Öz
Arap ve Fars Edebiyatlarında olduğu gibi İslâmî Türk Edebiyatında da Kur’ân’ın, usulüne uygun okunmasını (kırâat/tilâvet) sağlayan tecvîd ilminin eğitim-öğretimine dair pek çok eser telif edilmiştir. Nesrin yanı sıra özellikle eğitimde pratik faydalar sağladığı düşüncesiyle ilgili teliflerden bazılarının manzûm tarzda kaleme alındığı görülmektedir. Bu bağlamda kırk hadîs, akâidnâme, şurût-ı salât gibi dinî-edebî türler içinde ayrı bir başlık altında değerlendirilebilecek ve üzerinde henüz fazla çalışma yapılmayan manzûm tecvîdlerden biri de Şumnulu Hilmî Efendi’nin (öl. 1200/1785-86) yazdığı Zafer adlı eserdir. Çalışma; öncelikle şekil ve muhteva tahliliyle Hilmî Efendi’nin Zafer adlı Türkçe manzûm tecvîdini ele almaktadır. Çalışmanın amacı; eserlerinden de hareketle hakkında fazla malumat bulunmayan Hilmî Efendi’nin özellikle eserlerine yönelik tamamlayıcı olduğu düşünülen bazı bilgileri ve Zafer’in transkribe metoduyla günümüz harflerine aktarılmış metnini ortaya çıkarmaktır. Çalışmanın önemi ise; şimdilik tespit edildiği kadarıyla yazılan ilk Türkçe manzûm tecvîd eserini ve bu türün kurucusu kabul edilebilecek şairlik vasfına sahip kırâat mütehassısı bir müellifi tanıtacak olmasından ileri gelmektedir.

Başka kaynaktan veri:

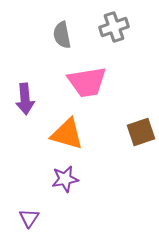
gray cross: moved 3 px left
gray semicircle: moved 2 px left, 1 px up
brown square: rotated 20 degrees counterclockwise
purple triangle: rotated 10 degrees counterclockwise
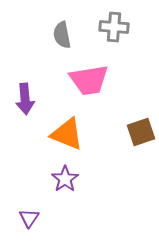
gray cross: rotated 24 degrees clockwise
pink trapezoid: moved 2 px right, 2 px up
orange triangle: rotated 6 degrees clockwise
purple star: rotated 24 degrees counterclockwise
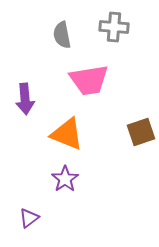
purple triangle: rotated 20 degrees clockwise
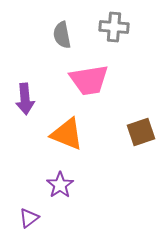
purple star: moved 5 px left, 6 px down
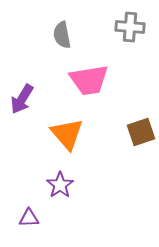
gray cross: moved 16 px right
purple arrow: moved 3 px left; rotated 36 degrees clockwise
orange triangle: rotated 27 degrees clockwise
purple triangle: rotated 35 degrees clockwise
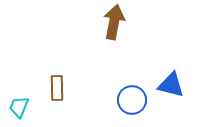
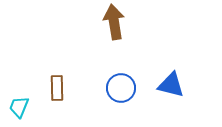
brown arrow: rotated 20 degrees counterclockwise
blue circle: moved 11 px left, 12 px up
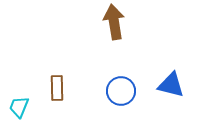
blue circle: moved 3 px down
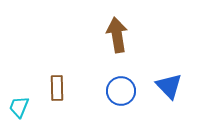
brown arrow: moved 3 px right, 13 px down
blue triangle: moved 2 px left, 1 px down; rotated 32 degrees clockwise
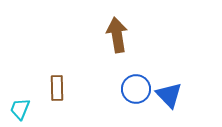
blue triangle: moved 9 px down
blue circle: moved 15 px right, 2 px up
cyan trapezoid: moved 1 px right, 2 px down
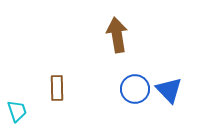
blue circle: moved 1 px left
blue triangle: moved 5 px up
cyan trapezoid: moved 3 px left, 2 px down; rotated 140 degrees clockwise
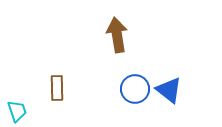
blue triangle: rotated 8 degrees counterclockwise
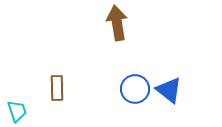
brown arrow: moved 12 px up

Özet: Tefsîr, hadîs, kelam, fıkıh, kırâat gibi İslâmî ilimlerin teşekkülü ve sonrasında ilgili ilimlere yönelik Arapça, Farsça, Kürtçe vb. dillerde pek çok eserin yazıldığı görülmektedir. İslâm ile tanışmaları sonucu Türkler tarafından da doğru bir inanç ve ibadet hayatının yaşanması gayretine matufen Kur’ân’ı, hadîsi ve bu iki kaynağın anlaşılmasına yardımcı ilimleri öğrenmek amacıyla manzûm ve mensûr tarzda eserler kaleme alınmıştır. Öte yandan özellikle manzûm telifler sonucu Türk İslâm Edebiyatında bazı edebî türler ortaya çıkmıştır. Bu husus “harflerin fonetik farklılıklarını (mahrec, sıfatlar) ve tilâvet kurallarını (med, izhâr, ihfâ vb.) inceleyen ilim” şeklinde tanımlanan ve Kur’ân’ın usulüne uygun okunmasını sağlayan tecvîd ilminde de tezahür etmiştir. Nitekim mensûr olduğu gibi dinî-edebî bir tür olarak değerlendirilebilecek manzûm tecvîd eserlerinin telif edilmesi ilgili tezahürün göstergesidir. Söz gelimi Tuhfe-i Şerîfi (Şerîfî öl. 1260/1844) ve Nazmu’l-Ehem (Şeyhî öl. 1235/1819-20) manzûm tecvîd eserlerinin örneklerindendir. Bu bağlamda manzûm tecvîdlerden biri de müellifi Şumnulu Hilmî Efendi’nin bu türde yazılmış ilk eser olarak nitelediği Zafer isimli eserdir.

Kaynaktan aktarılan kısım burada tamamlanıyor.